LEGAL
R+D+i

New digital tools help us anticipate the impact of urban development modifications.

URBAN PLANNING

DIGITAL URBAN PLANNING

Digital urban planning is focused on creating tools that, by analysing and modelling prior experiences, can give a virtual simulation of the consequences of certain planning on a territory and specific town.

This refers to extracting virtual representation models that can predict, as accurately as required, the effects of a given planning decision.

OUA is in contact with the prestigious MIT Media Lab that has been developing digital tools over the years to analyse the impact of modifying urban planning for cities, considering parameters such as mobility, population or shopping and leisure centres.

This tool has many uses:

• It allows the Planner (Public Administrations or private entities) to probe the different planning options and draw conclusions, particularly sociologically and economically, on the consequences of theoretically implanting each of them.

• It gives Public Administrations objective criteria to anticipate adapting to a certain growth proposal, up to the point of being able to standardise quality (or correction) control on the territorial and urban development planning instruments.

• Avoid making urban development decisions when adopting planning models based on non-objective, opportunistic or “barely transparent” criteria.

• Guarantee implementation of an urban development model in line with public policies on planning the territory and housing, guaranteeing the general principle of sustainable urban development.

Carrying out this proposal, as one example, would make it possible to model the environmental impact of the urban development planning depending on its features (e.g. sustainable mobility with use of the electric car, reusing grey water, implementation of energy-saving initiatives, etc.). It might also generate synergies with other fields of research (economics, demographics, sociology) for joint analysis of growth models.

This tool can generate interdisciplinary agreements with public and/or private entities that can supply a large database working from scientific criteria.

In short, this line of research, as might be appreciated, certainly has a relevant social impact plus the intention to provide structure and, particularly, rationality to future growth in our cities.

SMART CITY

A Smart City is a community that promotes integrated initiatives to improve quality of life, sustainability and efficient management of services that are innovative in terms of materials, resources and models by using intensive technology.

Each Smart City requires five main areas: Digital Governance, Urban Planning and Smart Architecture, Digital Mobility (transport), a Digital Ecosystem (environmental sustainability and natural resources) and Smart Services. These five areas are joined horizontally by another three basic areas: people and their digital citizenship, the digital economy and ICT (information and communication technology).

MUNICIPAL URBAN DEVELOPMENT MANAGEMENT TOOL (MUDMT)

At OUA, we are convinced that digital development should also be extended to tools that can make intensive management easier for Public Administrations whilst also providing greater transparency, if possible, for the processes they are developing.

In this respect, at OUA we are developing MUDMT (Municipal Urban Development Management Tool): an application/web environment work tool to be installed in each Town Hall to be able to process all urban development files digitally from the very beginning, so that all Town Councils are using a standardised information format in the system.

This also gives maximum transparency in the town as, at any time, anyone can consult it and the Urban Planning Commission can find out about the file status at any time.

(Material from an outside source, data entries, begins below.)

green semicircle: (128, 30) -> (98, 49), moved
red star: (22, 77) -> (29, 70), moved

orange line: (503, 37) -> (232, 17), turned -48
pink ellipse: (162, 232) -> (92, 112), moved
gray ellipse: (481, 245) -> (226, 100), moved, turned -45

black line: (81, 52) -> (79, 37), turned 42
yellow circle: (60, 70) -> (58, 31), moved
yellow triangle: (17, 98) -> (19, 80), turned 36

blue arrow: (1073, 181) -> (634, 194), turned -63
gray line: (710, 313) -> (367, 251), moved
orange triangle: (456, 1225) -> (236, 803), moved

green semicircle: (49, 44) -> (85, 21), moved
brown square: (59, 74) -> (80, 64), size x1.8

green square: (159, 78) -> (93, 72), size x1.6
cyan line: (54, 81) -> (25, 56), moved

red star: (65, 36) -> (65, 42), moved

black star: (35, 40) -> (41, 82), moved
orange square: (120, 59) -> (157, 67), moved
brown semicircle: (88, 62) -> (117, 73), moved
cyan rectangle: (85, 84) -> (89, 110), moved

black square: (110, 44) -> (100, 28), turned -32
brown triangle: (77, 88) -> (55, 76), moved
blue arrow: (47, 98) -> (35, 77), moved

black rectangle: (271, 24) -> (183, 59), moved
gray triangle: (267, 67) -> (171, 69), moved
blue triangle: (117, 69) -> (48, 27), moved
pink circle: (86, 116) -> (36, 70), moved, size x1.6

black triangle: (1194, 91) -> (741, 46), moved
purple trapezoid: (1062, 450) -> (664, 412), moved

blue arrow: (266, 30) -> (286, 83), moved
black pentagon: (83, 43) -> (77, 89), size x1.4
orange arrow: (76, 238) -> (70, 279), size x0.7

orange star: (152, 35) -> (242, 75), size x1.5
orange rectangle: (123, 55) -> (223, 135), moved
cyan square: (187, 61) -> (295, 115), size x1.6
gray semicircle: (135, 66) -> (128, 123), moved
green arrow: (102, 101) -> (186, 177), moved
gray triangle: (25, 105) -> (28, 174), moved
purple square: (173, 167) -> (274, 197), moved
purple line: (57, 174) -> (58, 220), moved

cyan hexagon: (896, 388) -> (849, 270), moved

Everything involving the application will “feed” the MUC online.

The application will be structured in layers that will provide increasing amounts of information:

BASIC LEVEL
PREMIUM LEVEL

It would also allow:

COMMISSIONS

“On-line” urban planning commissions.

PARTICIPATION

Citizen participation. In the network

INFORMATION

Real time information on the territory (4D)

APPS

Apps to consult MUC and others.

This tool’s values for the towns are as follows:

• Simplification and easing of the urban development file process.

• A complete environment that meets (and allows the client to meet) everything in the legal standard – so full support is required from central administration.

• A transparent government tool, that resolves telematic implementation of public display and consultation of the urban development planning process.

• In this process, support from central administration to achieve legal validation for telematic processing is essential to give the town substantial added value. In exchange, the central administration does not have to enter files manually, gaining immediacy and the capability to meet transparency commitments.